** TEXT FOR ANALYSIS **
-*-
Friday, July 29, 2005

UPDATE ON JEWISH SCHOLARS IN IRAQ: With reference to this post, this post, and this post, I note that Donny George, director of Iraq's National Museum, posted an important statement in December on the IraqCrisis list. Somehow I missed blogging on it, but Chuck Jones has just posted it again. Here it is:
IRAQ MUSEUM

POLICY FOR ACCESS TO THE COLLECTION FOR STUDY

STATEMENT

The policy for access to study objects of the Iraqi Museums shall be as follows:

Access to the collection for purposes of study or cataloging shall be granted to all scholars, regardless of race, religion, gender or ethnicity. Access will be granted, depending on the condition of the objects and by previous approval and appointment with the museums. Research will be conducted within the museum's facilities. Access will not be granted to scholars and institutions that are known to work with stolen Iraqi antiquities or give expertise to the illicit market in antiquities, whether that work involves Mesopotamian Antiquities, the Cultural Heritage of Iraq, or antiquities illicitly acquired from other countries.
-*-
** EXTRACTED RECORDS **
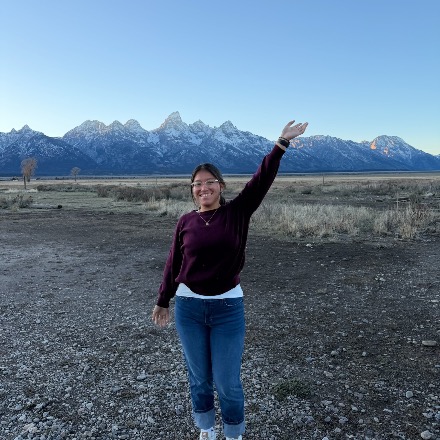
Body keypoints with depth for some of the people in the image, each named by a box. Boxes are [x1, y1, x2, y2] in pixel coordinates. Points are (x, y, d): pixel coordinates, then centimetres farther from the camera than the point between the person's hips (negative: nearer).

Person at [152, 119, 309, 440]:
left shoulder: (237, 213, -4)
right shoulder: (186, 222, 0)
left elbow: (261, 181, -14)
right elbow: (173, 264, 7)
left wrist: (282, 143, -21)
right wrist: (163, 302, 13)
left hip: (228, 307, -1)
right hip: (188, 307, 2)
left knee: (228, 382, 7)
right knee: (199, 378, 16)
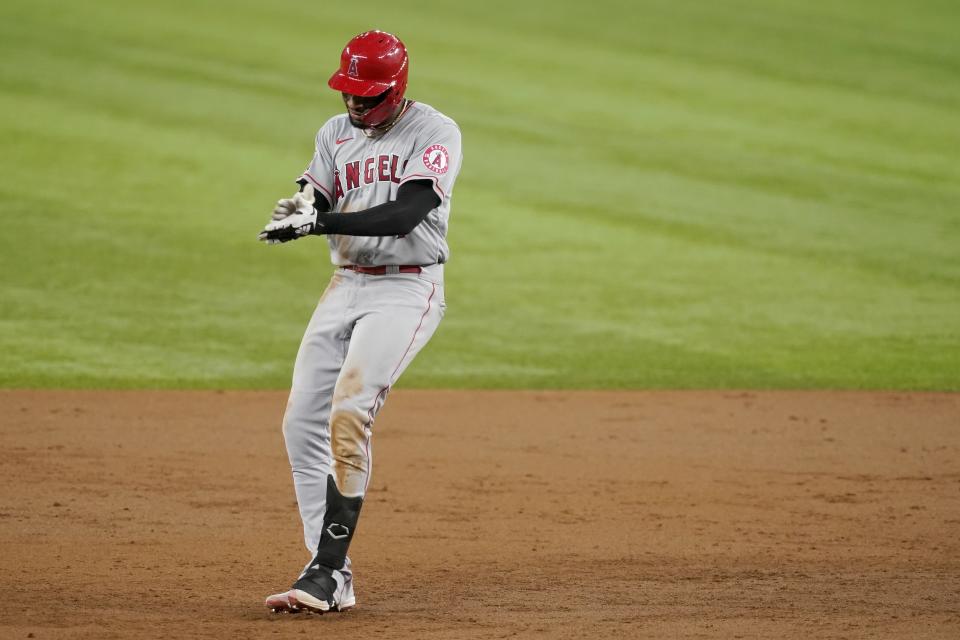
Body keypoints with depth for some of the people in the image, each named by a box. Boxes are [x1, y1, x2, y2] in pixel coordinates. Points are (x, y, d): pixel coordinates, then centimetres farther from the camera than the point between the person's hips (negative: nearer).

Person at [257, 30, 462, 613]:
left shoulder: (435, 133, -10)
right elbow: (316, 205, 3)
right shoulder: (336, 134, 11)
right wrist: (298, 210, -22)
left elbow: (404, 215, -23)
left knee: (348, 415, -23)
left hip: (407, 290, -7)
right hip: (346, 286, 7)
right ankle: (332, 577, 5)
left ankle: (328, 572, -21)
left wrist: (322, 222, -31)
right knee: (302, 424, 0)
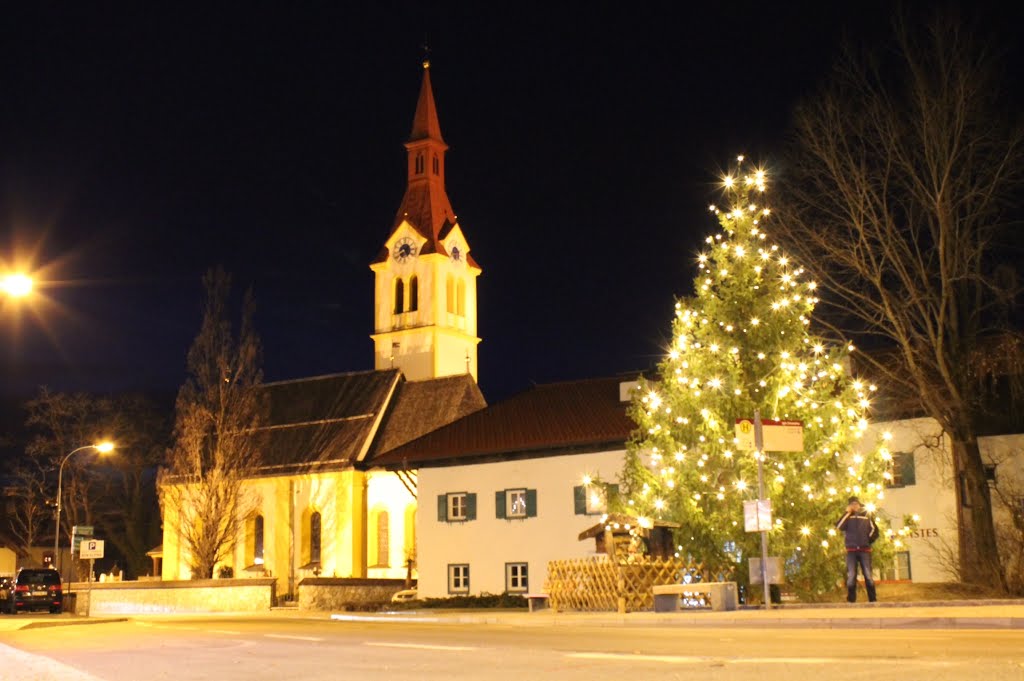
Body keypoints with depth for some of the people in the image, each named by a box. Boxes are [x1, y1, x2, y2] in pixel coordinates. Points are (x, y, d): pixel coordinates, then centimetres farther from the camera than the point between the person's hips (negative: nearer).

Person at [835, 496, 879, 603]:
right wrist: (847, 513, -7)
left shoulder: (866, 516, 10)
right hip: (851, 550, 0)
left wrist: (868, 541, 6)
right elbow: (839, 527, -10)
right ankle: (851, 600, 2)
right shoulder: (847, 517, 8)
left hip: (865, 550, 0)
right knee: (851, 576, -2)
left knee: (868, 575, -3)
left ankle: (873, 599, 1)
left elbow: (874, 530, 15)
-*-
** ACTIVITY A **
Could you copy the stretch of the post on the Iraq Museum's access policy from "The policy for" through "from other countries.", word for word?
** ACTIVITY B **
Can you sum up the post on the Iraq Museum's access policy in two sentences?
** ACTIVITY C **
According to the post on the Iraq Museum's access policy, where will research on the objects be conducted?

** ANSWER SECTION A **
The policy for access to study objects of the Iraqi Museums shall be as follows:

Access to the collection for purposes of study or cataloging shall be granted to all scholars, regardless of race, religion, gender or ethnicity. Access will be granted, depending on the condition of the objects and by previous approval and appointment with the museums. Research will be conducted within the museum's facilities. Access will not be granted to scholars and institutions that are known to work with stolen Iraqi antiquities or give expertise to the illicit market in antiquities, whether that work involves Mesopotamian Antiquities, the Cultural Heritage of Iraq, or antiquities illicitly acquired from other countries.

** ANSWER SECTION B **
Donny George, director of Iraq's National Museum, posted a December statement setting out the policy for scholars' access to study objects in the Iraqi Museums. Access for study or cataloging is open to all scholars regardless of race, religion, gender or ethnicity, with prior approval and an appointment and within the museum's facilities, but it is refused to anyone known to work with stolen Iraqi antiquities or to aid the illicit antiquities market.

** ANSWER SECTION C **
Within the museum's facilities.